Differences Between Where vs. Were, Wear And We’re
When it comes to tricky words, or words that sound and are spelled alike, it can sometimes be hard choosing between them. Where vs. were, wear and we’re are a prime examples. These batch of words are called homophones (words that sound or are spelled the same) but have different meanings. In most cases, these homophones are only two or three words. However, there are some exceptions with many out there containing more than 2, such as these 4. Trying to choose out of these 4 words can be a problem for many people, not just writers. This is because they are pronounced and almost spelled the same. Where, were, wear and we’re, are a the top of the list of confusing homophones. So how can you tell the differences between where vs. were, wear and we’re? Luckily, there are certain tips and tricks you can use to help make that decision easier.
A Problematic Group Of Words
If there is a group of words that can be really problematic for students and writers, it is the were, wear, we’re and where group. The reason for this is because this group of homophones contains more than just 2 words. Although wear and we’re can also cause some problems for people, they are not as problematic as where and were though. Those two are often confused and used incorrectly by some people. Still, let us examine the best ways to be able to tell them all apart.
Make sure you also check out Who or Whom Grammar Rules
Similar Words, Different Classes
Although were and where both sound and are almost identical in spelling, they belong to two different classes.
Were – This word is what is called a plural past verb form. That is because it is a past form of the word ‘are’. The difference being that were refers to more than one person. Were is used when referring to something that already happened or in the past. In addition, were is a state of being verb.
Were you listening to the news last night?
Both of my best friends were out of town yesterday.
Can you tell me if you were sleeping when I called?
As you can see from these examples, in every instance, were is used in the past tense. If you were to insert ‘where’ instead, the sentence would not make sense.
Where – Out of all these words, it is the most versatile and easiest to decipher. That is because where refers to a location, place or situation.
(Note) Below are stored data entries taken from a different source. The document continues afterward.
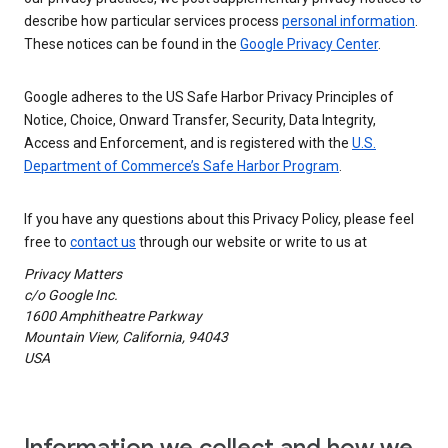
describe how particular services process
personal information
.
These notices can be found in the
Google Privacy Center
.
Google adheres to the US Safe Harbor Privacy Principles of
Notice, Choice, Onward Transfer, Security, Data Integrity,
Access and Enforcement, and is registered with the
U.S.
Department of Commerce’s Safe Harbor Program
.
If you have any questions about this Privacy Policy, please feel
free to
contact us
through our website or write to us at
Privacy Matters
c/o Google Inc.
1600 Amphitheatre Parkway
Mountain View, California, 94043
USA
This makes where and adverb pertaining to time. In addition, it also makes it a question word used to ask for a location, place of someone or something. Many people remember where as one of the five ‘W’ questions words. The other four are ‘Why,’ ‘What,’ ‘When,’ and ‘Who.’ Another way that where differs from were, wear and we’re, is due to the pronunciation.
Can you please tell Michael where I live?
Don’t forget to tell mom where you are going later.
Where in New York do you work again?
Keep in mind though, that in some instances, where can be used to mean ‘in which’ as well.
No one knows an example where you can use those colors together?
No one knows an example in which you can use those colors together?
While you can use where in place of which, you should use ‘in which’ in most cases. Especially if the latter word combination makes more sense or better explains your sentence.
As we’ve shown in the previous examples of where, the same applies here with these examples. If you try and insert ‘were’ in place of ‘where,’ you would see that sentences would not make any sense.
Wear – This is primarily a verb referring to clothing or to carry, protection or adornment. It becomes a noun when you use it plural or in past tense.
I love it when you wear those jeans.
Nobody should wear a turtleneck during the summer.
That couch has a lot of wear and tear.
We’re – may be the second of the easiest of all these homophones to remember using out of all the other 3. That is because we’re is simply an extension of we are. We’re is also a contraction of the phrase ‘we are’. The difference being the apostrophe taking the place of the letter ‘a’ in the word.
We’re all going to the game yesterday, but the car broke down.
The next time she comes over, we’re going to tell her the truth.
No, we’re not leaving till it is finished.
You may also want to read about Six Important Grammar Rules You Need To Know
Below, is a sentence which uses all 4 homophones together correctly.
Where were you when Angela says she wears everything we’re washing?
The simplest way to make sure you use the correct one out of all of these similar sounding and spelled words is by replacement. Simply replace the word you are using with another in the sentence to see which one actually makes more sense. This way, you can see which one out of all them, fits correctly.